== What you are asked to do ==
Please condense the paragraph starting "In 1968, Colciencias was founded" from the passage on science communication in Colombia into a short bulleted list that keeps its main facts.

In Colombia, the first science communication activities in the 1960s were in the form of science education. The program Scientific Activities for Youth was funded by the MIT–Harvard Club of Colombia, the Bank of the Republic and the Ford Foundation (Posada et al., 1995); and focused on supporting science teaching and promoting scientific vocations (Fog, 1995).

In 1968, Colciencias was founded as the government organisation in charge of leading the policy and the development of science, technology and innovation activities in the country. Two years after that, the Colombian Association for the Advancement of Science (ACAC) emerged, a non-profit private organisation whose mission was to create consciousness of the importance of science, technology and innovation (STI) to society. These two events constituted a breakthrough in the history of science communication in Colombia, as they created the central institutions that have determined the policies and the dynamics of the field in the country.

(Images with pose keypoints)

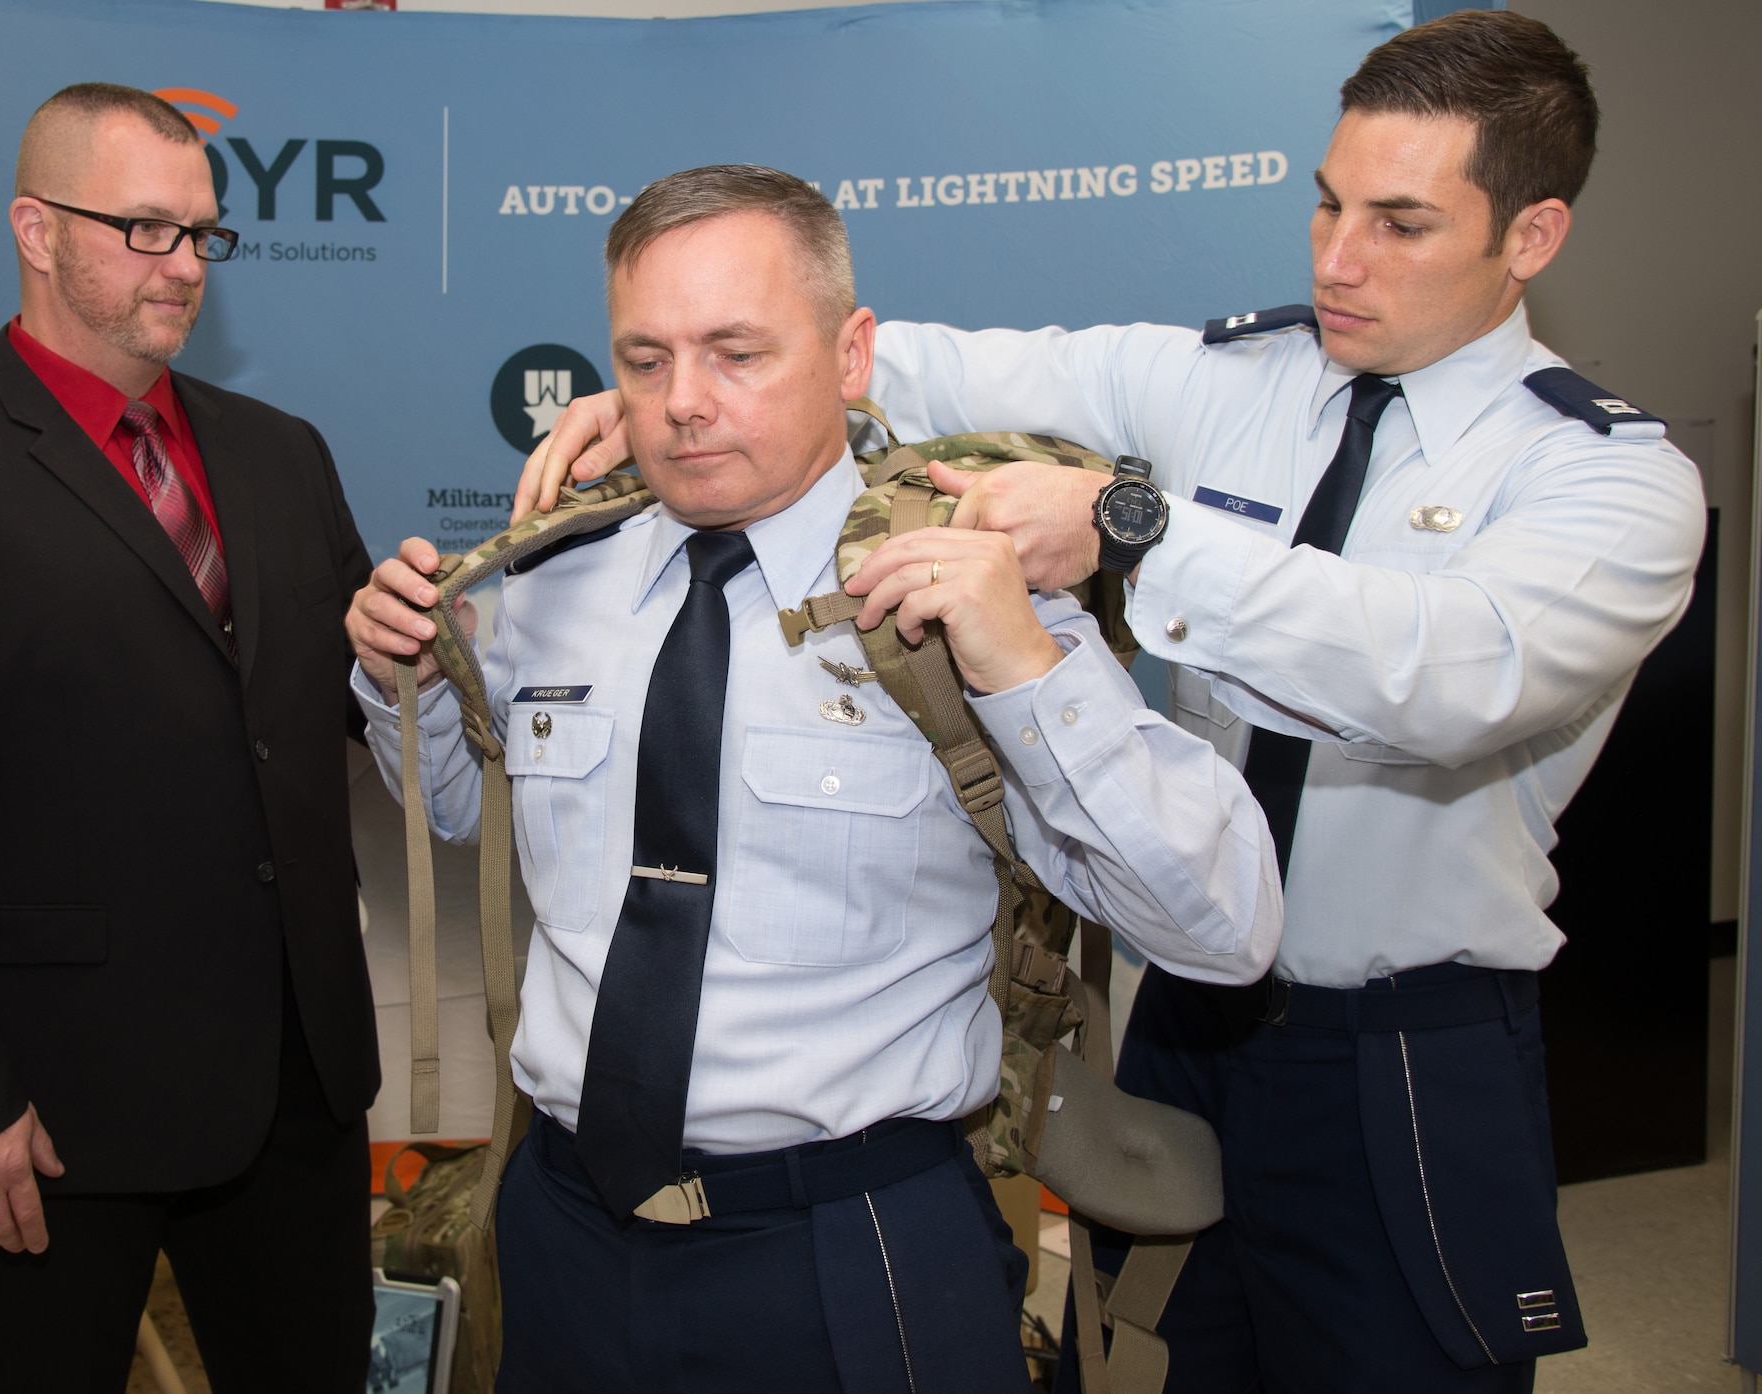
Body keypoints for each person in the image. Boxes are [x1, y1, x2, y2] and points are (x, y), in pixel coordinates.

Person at [513, 14, 1708, 1394]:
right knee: (1155, 1354)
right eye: (1325, 204)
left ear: (1533, 236)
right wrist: (680, 388)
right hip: (1180, 1008)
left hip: (1399, 1045)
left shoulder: (1609, 479)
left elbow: (1446, 673)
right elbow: (898, 359)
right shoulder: (1229, 381)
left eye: (1400, 223)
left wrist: (1135, 528)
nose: (1336, 258)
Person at [347, 163, 1282, 1393]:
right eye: (643, 357)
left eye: (736, 351)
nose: (682, 403)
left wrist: (1024, 672)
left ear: (851, 355)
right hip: (566, 1226)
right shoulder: (556, 576)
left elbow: (1223, 929)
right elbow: (471, 816)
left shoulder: (962, 589)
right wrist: (399, 681)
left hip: (853, 1242)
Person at [0, 84, 379, 1393]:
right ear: (35, 231)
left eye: (204, 234)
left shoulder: (282, 456)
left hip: (294, 1090)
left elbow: (330, 711)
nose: (186, 266)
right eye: (145, 229)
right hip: (41, 1116)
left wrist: (421, 650)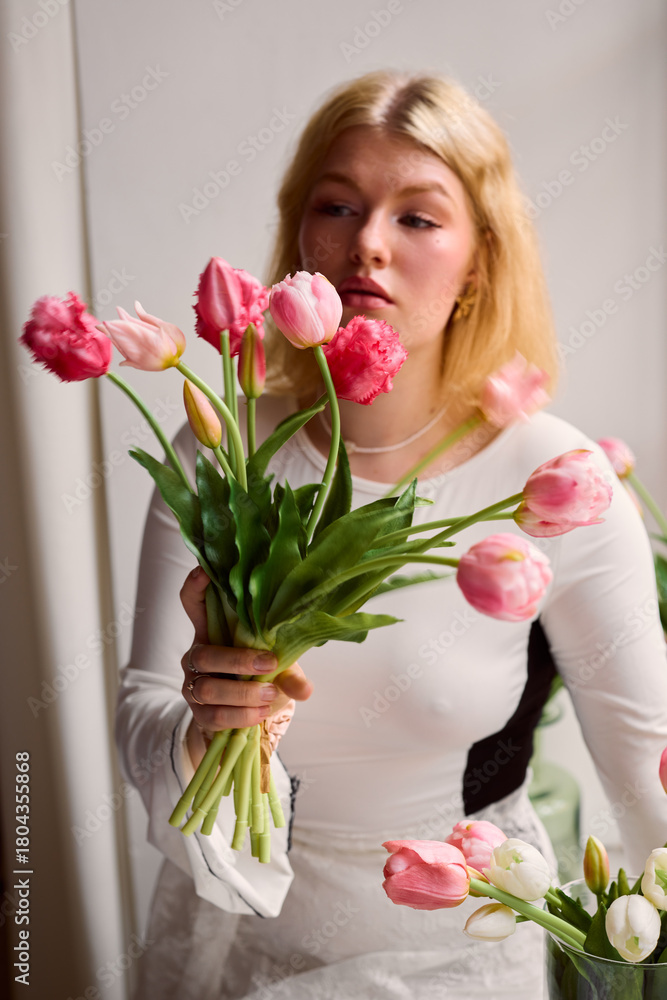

== Solution ==
- 1968: Colciencias is founded as the government organization leading the policy and development of science, technology and innovation activities in Colombia.
- Two years later: the Colombian Association for the Advancement of Science (ACAC) emerges. It is a non-profit private organization with the mission of creating awareness of the importance of science, technology and innovation (STI) to society.
- Together, these two events were a breakthrough for science communication in Colombia. They created the central institutions that have shaped the field's policies and dynamics in the country.